Lines from the entries below that hold "START" form the answer; copy all of them.

Records provided →
################

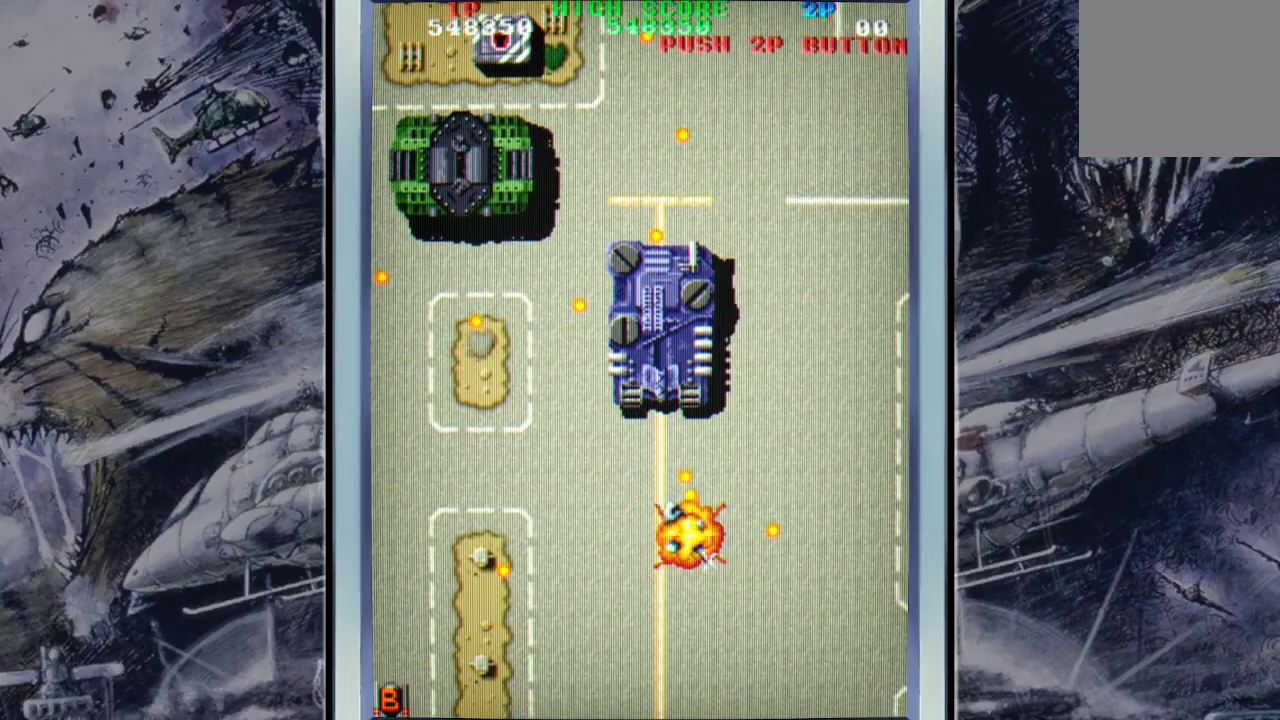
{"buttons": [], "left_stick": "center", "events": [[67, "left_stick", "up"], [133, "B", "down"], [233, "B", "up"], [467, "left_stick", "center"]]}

################

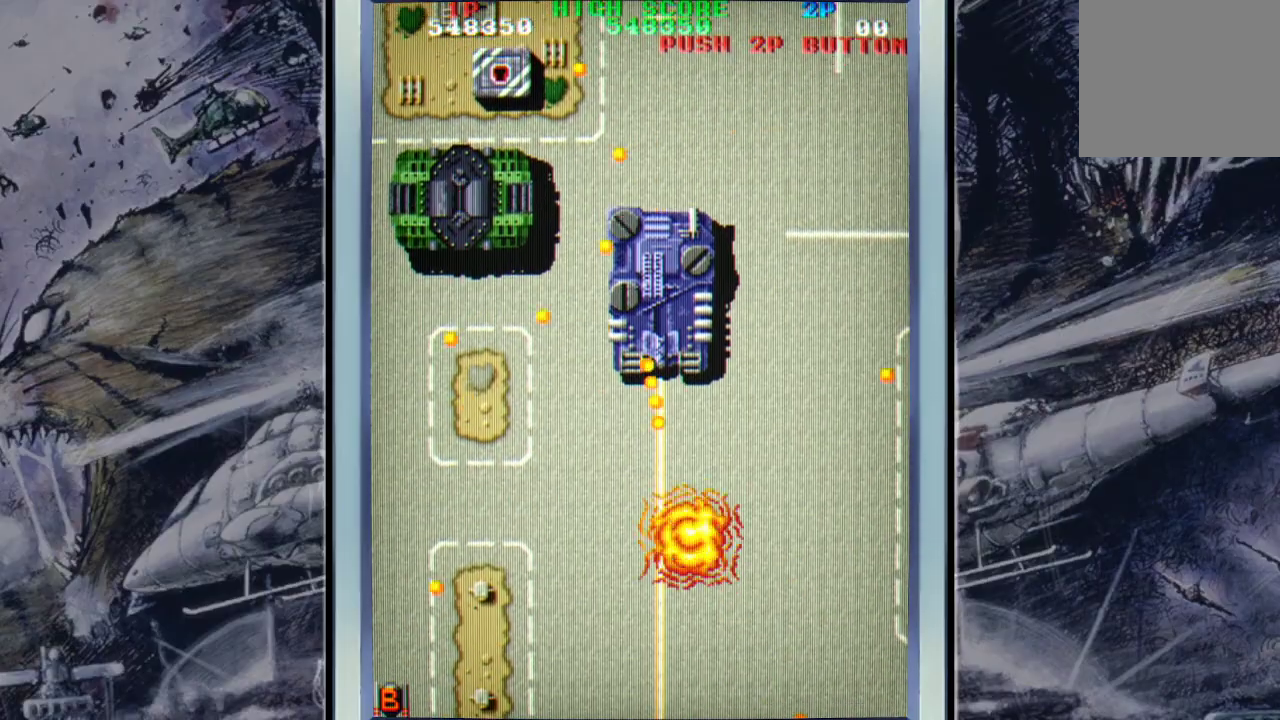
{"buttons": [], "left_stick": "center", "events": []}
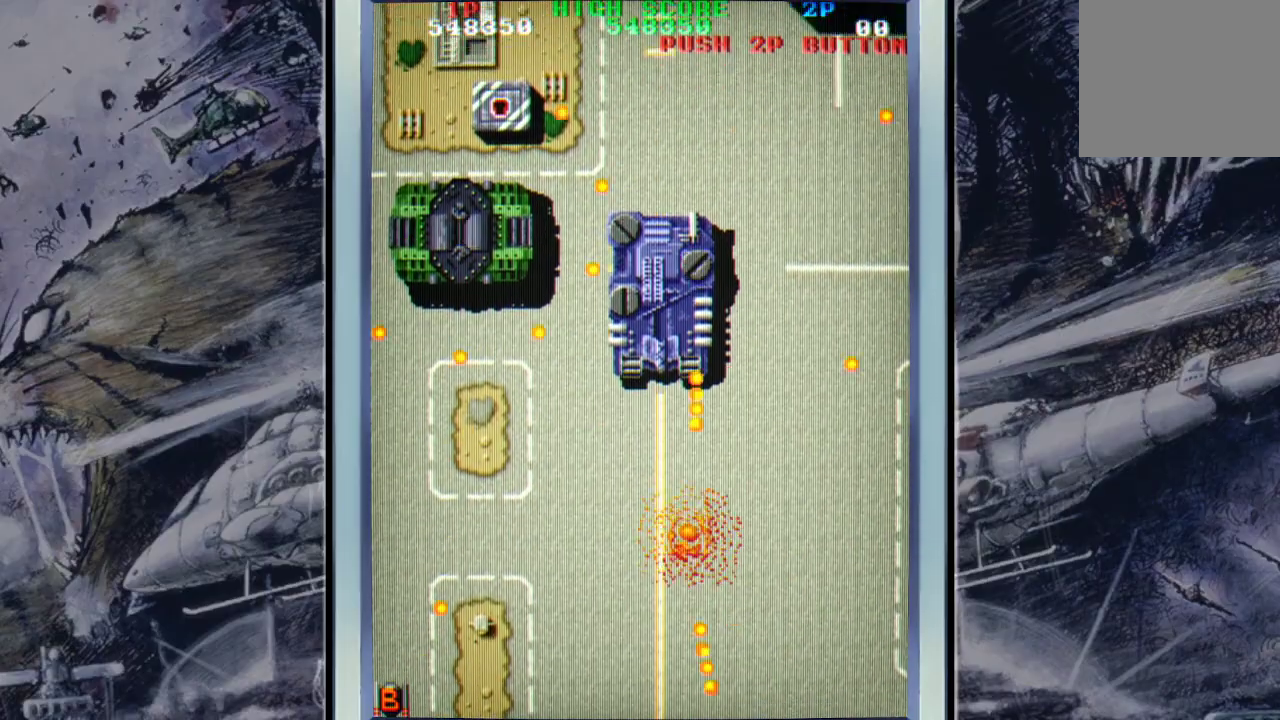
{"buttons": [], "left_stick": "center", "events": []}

################

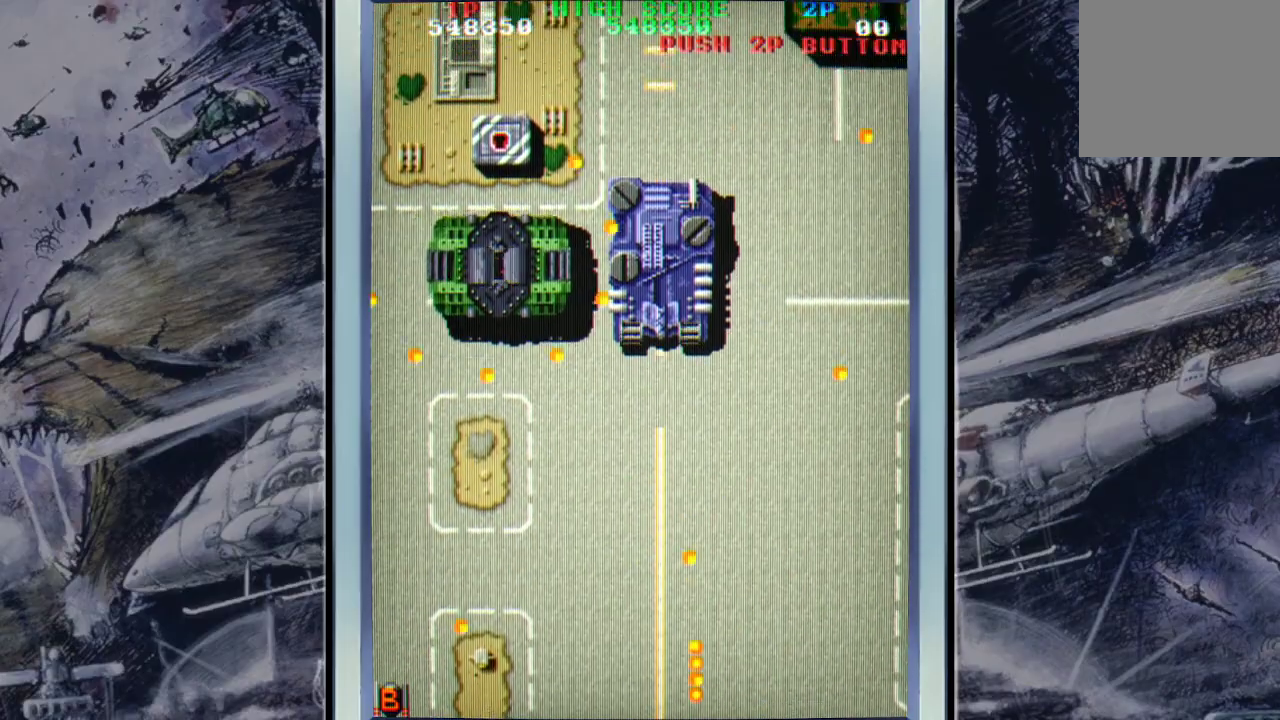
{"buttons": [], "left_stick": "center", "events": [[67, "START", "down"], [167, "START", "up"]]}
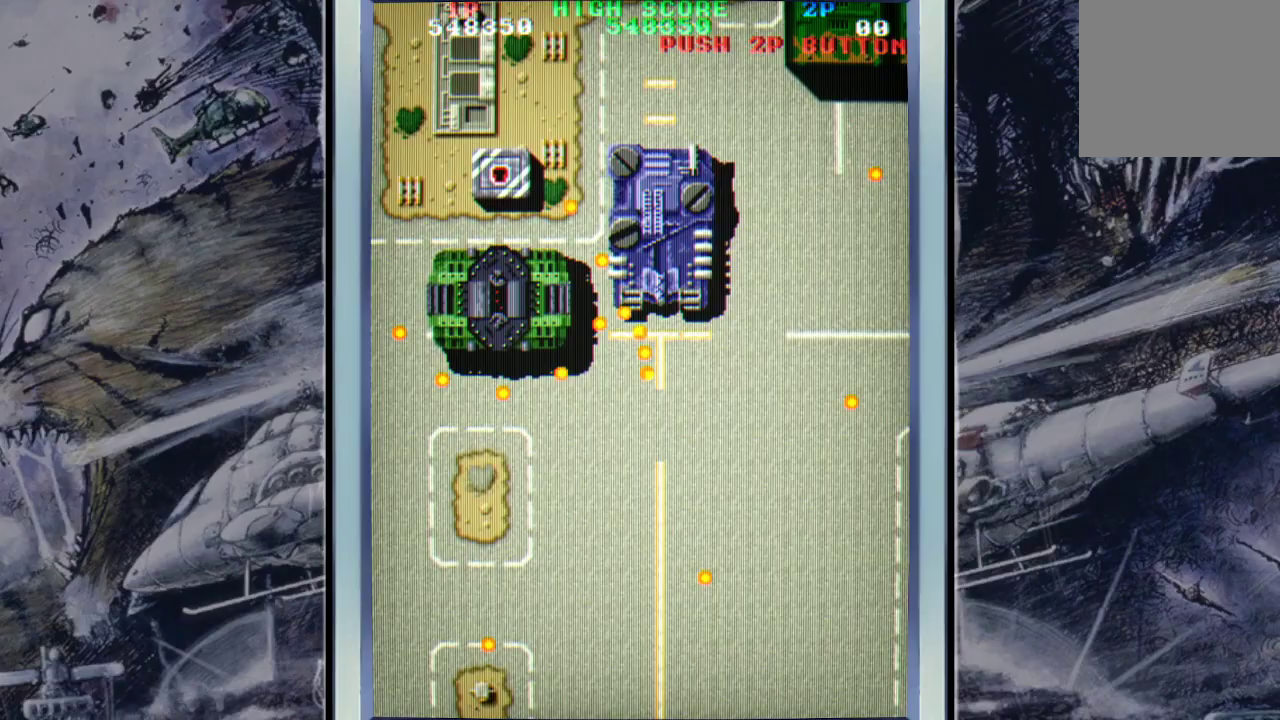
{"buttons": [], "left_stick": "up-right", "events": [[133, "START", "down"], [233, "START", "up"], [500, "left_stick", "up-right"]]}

################

Answer box →
{"buttons": [], "left_stick": "center", "events": [[67, "START", "down"], [167, "START", "up"]]}
{"buttons": [], "left_stick": "up-right", "events": [[133, "START", "down"], [233, "START", "up"], [500, "left_stick", "up-right"]]}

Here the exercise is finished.